Living more sustainably doesn’t necessarily have to mean going meatless.
I just finished reading the beautifully written Gaining Ground by market farmer Forrest Pritchard. It is a lovely story about rebuilding local foodsheds and knowing the people who produce your food.
Inspired by Joel Saletin, Pritchard’s focus is on rebuilding soil, reversing the effects of chem agriculture, and cleaning up waterways.
Pritchard’s methods sound similar to those being explored by groups like the Marin Carbon Project which sequester (capture) the greenhouse gas carbon dioxide, by locking it into the soil.

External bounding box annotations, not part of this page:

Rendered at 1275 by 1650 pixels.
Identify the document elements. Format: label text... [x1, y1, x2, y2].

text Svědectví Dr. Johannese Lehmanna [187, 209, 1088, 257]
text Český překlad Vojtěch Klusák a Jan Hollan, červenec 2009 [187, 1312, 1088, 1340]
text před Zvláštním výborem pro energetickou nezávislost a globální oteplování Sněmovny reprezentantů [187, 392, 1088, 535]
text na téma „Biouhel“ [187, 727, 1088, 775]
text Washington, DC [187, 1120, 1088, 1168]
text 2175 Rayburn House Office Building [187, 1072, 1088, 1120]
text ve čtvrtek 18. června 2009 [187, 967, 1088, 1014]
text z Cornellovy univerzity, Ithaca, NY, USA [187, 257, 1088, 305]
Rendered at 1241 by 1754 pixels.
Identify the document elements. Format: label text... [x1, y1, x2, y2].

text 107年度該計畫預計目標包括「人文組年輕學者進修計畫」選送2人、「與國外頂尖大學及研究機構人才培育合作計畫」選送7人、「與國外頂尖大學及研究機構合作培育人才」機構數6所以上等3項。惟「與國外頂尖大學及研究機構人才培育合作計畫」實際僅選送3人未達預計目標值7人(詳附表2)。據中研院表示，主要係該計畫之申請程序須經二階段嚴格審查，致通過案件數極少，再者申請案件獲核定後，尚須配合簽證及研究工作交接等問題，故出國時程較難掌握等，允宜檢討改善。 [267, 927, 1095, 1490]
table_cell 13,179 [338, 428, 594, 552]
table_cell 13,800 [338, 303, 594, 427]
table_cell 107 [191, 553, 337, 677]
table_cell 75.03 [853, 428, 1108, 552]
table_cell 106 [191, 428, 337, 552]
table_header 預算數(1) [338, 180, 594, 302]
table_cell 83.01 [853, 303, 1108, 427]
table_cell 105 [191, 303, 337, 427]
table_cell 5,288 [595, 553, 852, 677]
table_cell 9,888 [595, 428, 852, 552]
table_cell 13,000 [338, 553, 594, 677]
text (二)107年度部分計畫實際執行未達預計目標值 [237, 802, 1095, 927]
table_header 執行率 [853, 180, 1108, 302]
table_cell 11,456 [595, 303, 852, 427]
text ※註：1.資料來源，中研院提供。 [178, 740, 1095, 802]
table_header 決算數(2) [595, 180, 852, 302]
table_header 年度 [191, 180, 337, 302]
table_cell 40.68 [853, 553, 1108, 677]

Pritchard is quite candid about the mistakes and scrapes along the way, but (spoiler) it has a happy ending. After many trials, he ends up selling beef, chicken, and other meats at his local farmers markets.
Of course, part of transforming meat toward sustainability is reducing our consumption levels so that they approach more appropriate levels. Eat meat occasionally, as a “special occasion” dish rather than at every single meal. “Use meat like a condiment” is the some of the best advice I have heard – understand how traditional cultures did it: lots of veggies with a bit of meat Ior meat bones) to give the dish flavor or body. And certainly, chose meat which is produced with consciousness like Pritchard’s.
sharing economy: Gaining Ground is available through the L.A. Public Library system
local suppliers: in our local-to-90045 farmers markets, there are meat vendors at the Friday Venice market and the Sunday Mar Vista market.